Soy víctima del neofeminismo, ese mismo que dice luchar por la equidad, pero que se convirtió en lo que juró destruir. Cuando un hombre cuenta su historia, no tardan en llegar el comentario de: "algo hizo para que ella le denunciara". La maldad no necesita un detonante, solo una víctima. Este es el momento en el que sigo preguntándome ¿Por qué yo? Y sigo sin saber cuál fue su motivación.

Soy víctima, no victimario, pero no tengo voz, no tengo derechos, solo soy el violador, el maltratador, el asesino ante la sociedad. Mi dolor y sufrimiento es una burla, un chiste para los demás; no soy nadie, solo una estadística más de hombres violentos y misóginos, porque generalizar es hermoso, sin importar destruir a una persona inocente y de paso a su familia.

Ser hombre es sinónimo de vergüenza, de silencio. Me juzgan sin antes entender o conocer la situación. Me juzgan solo porque soy hombre.

Y con esto no quiero decir que no se escuche a las mujeres que son víctimas, porque lo que sucede con ellas me parece aberrante. Al igual que me parece aberrante que mujeres usen su condición de mujer para dañar y destruir, me parece aberrante que gasten recursos en denuncias sin pruebas con el único emblema de "soy mujer, créeme", cuando una mujer está siendo realmente maltratada, violada o asesinada, pero nadie la escuchó, porque la policía prefirió creer en la denuncia que no tenía ni pies ni cabeza.

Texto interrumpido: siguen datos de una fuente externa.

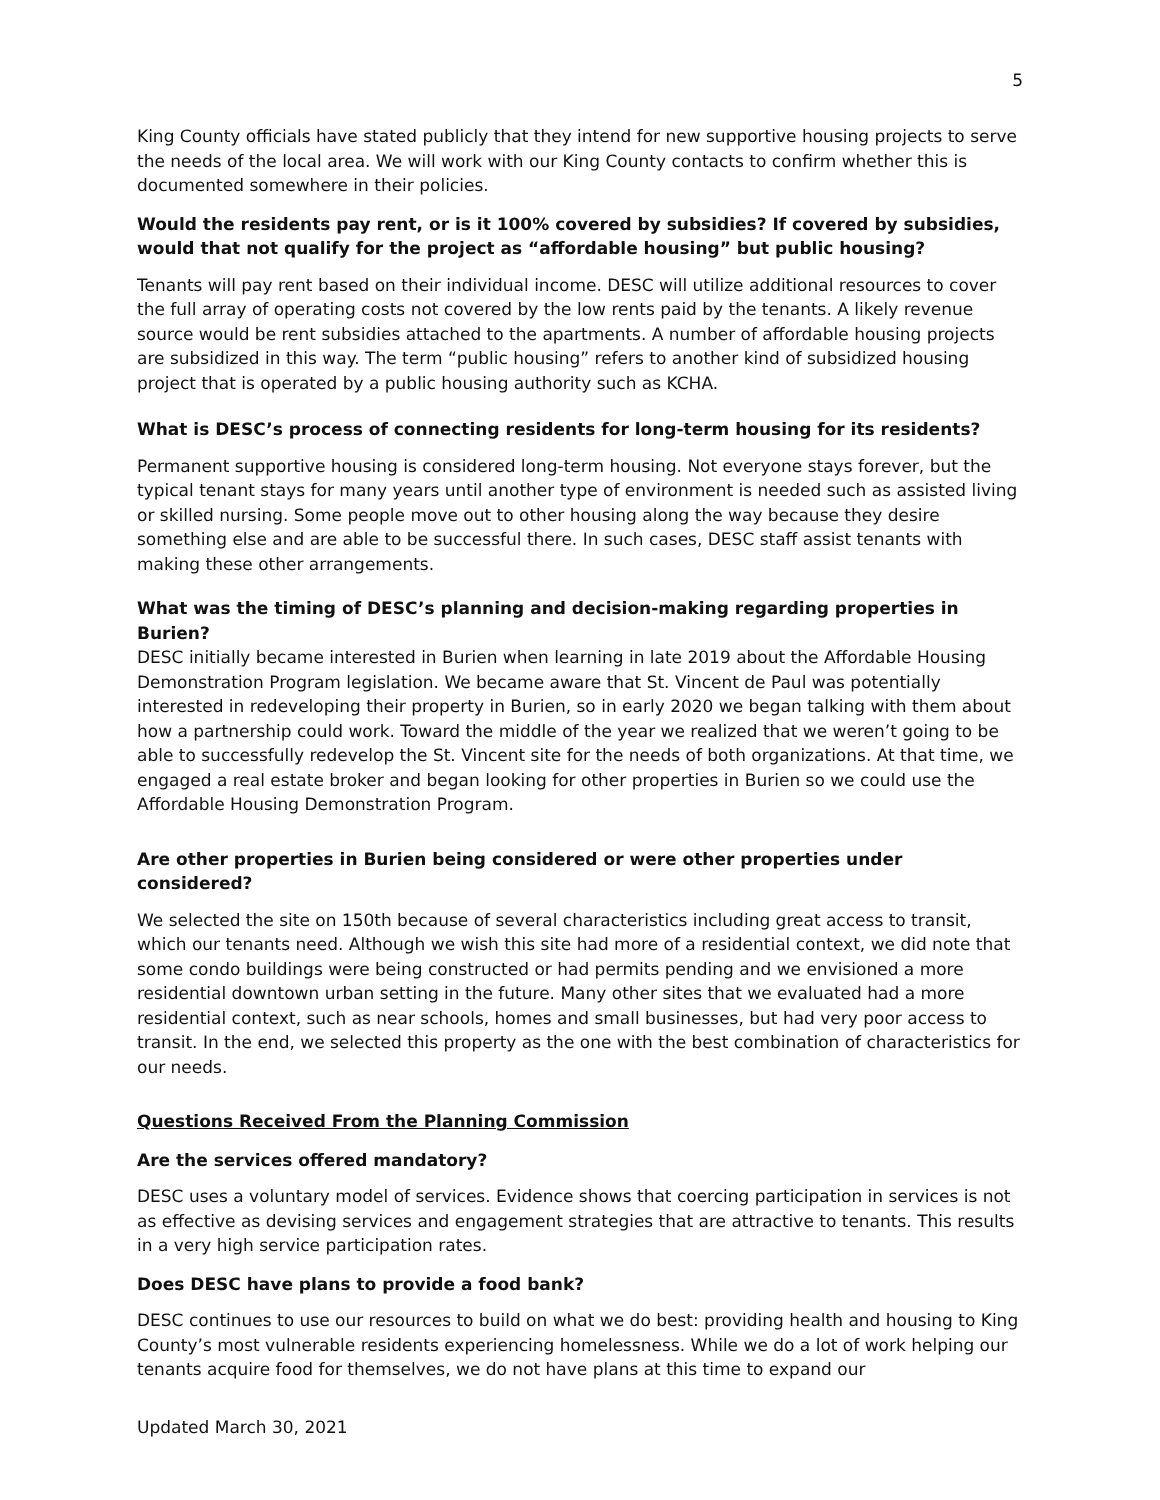5
King County officials have stated publicly that they intend for new supportive housing projects to serve the needs of the local area. We will work with our King County contacts to confirm whether this is documented somewhere in their policies.
Would the residents pay rent, or is it 100% covered by subsidies? If covered by subsidies, would that not qualify for the project as “affordable housing” but public housing?
Tenants will pay rent based on their individual income. DESC will utilize additional resources to cover the full array of operating costs not covered by the low rents paid by the tenants. A likely revenue source would be rent subsidies attached to the apartments. A number of affordable housing projects are subsidized in this way. The term “public housing” refers to another kind of subsidized housing project that is operated by a public housing authority such as KCHA.
What is DESC’s process of connecting residents for long-term housing for its residents?
Permanent supportive housing is considered long-term housing. Not everyone stays forever, but the typical tenant stays for many years until another type of environment is needed such as assisted living or skilled nursing. Some people move out to other housing along the way because they desire something else and are able to be successful there. In such cases, DESC staff assist tenants with making these other arrangements.
What was the timing of DESC’s planning and decision-making regarding properties in Burien?
DESC initially became interested in Burien when learning in late 2019 about the Affordable Housing Demonstration Program legislation. We became aware that St. Vincent de Paul was potentially interested in redeveloping their property in Burien, so in early 2020 we began talking with them about how a partnership could work. Toward the middle of the year we realized that we weren’t going to be able to successfully redevelop the St. Vincent site for the needs of both organizations. At that time, we engaged a real estate broker and began looking for other properties in Burien so we could use the Affordable Housing Demonstration Program.
Are other properties in Burien being considered or were other properties under considered?
We selected the site on 150th because of several characteristics including great access to transit, which our tenants need. Although we wish this site had more of a residential context, we did note that some condo buildings were being constructed or had permits pending and we envisioned a more residential downtown urban setting in the future. Many other sites that we evaluated had a more residential context, such as near schools, homes and small businesses, but had very poor access to transit. In the end, we selected this property as the one with the best combination of characteristics for our needs.
Questions Received From the Planning Commission
Are the services offered mandatory?
DESC uses a voluntary model of services. Evidence shows that coercing participation in services is not as effective as devising services and engagement strategies that are attractive to tenants. This results in a very high service participation rates.
Does DESC have plans to provide a food bank?
DESC continues to use our resources to build on what we do best: providing health and housing to King County’s most vulnerable residents experiencing homelessness. While we do a lot of work helping our tenants acquire food for themselves, we do not have plans at this time to expand our
Updated March 30, 2021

Mi hija dice que "el feminismo es mujeres y hombres trabajando hombro con hombro por un presente y un futuro mejor", y mi suegra siempre decía que "ni las buenas son tan buenas, ni los malos son tan malos", y que razón tienen las dos.

La maldad y la violencia no tiene género, edad, color de piel o nacionalidad.

Mi nombre es David, tengo 52 años, hago parte de una minoría, pero nadie me ve. 

Mi mayor delito fue haber nacido hombre.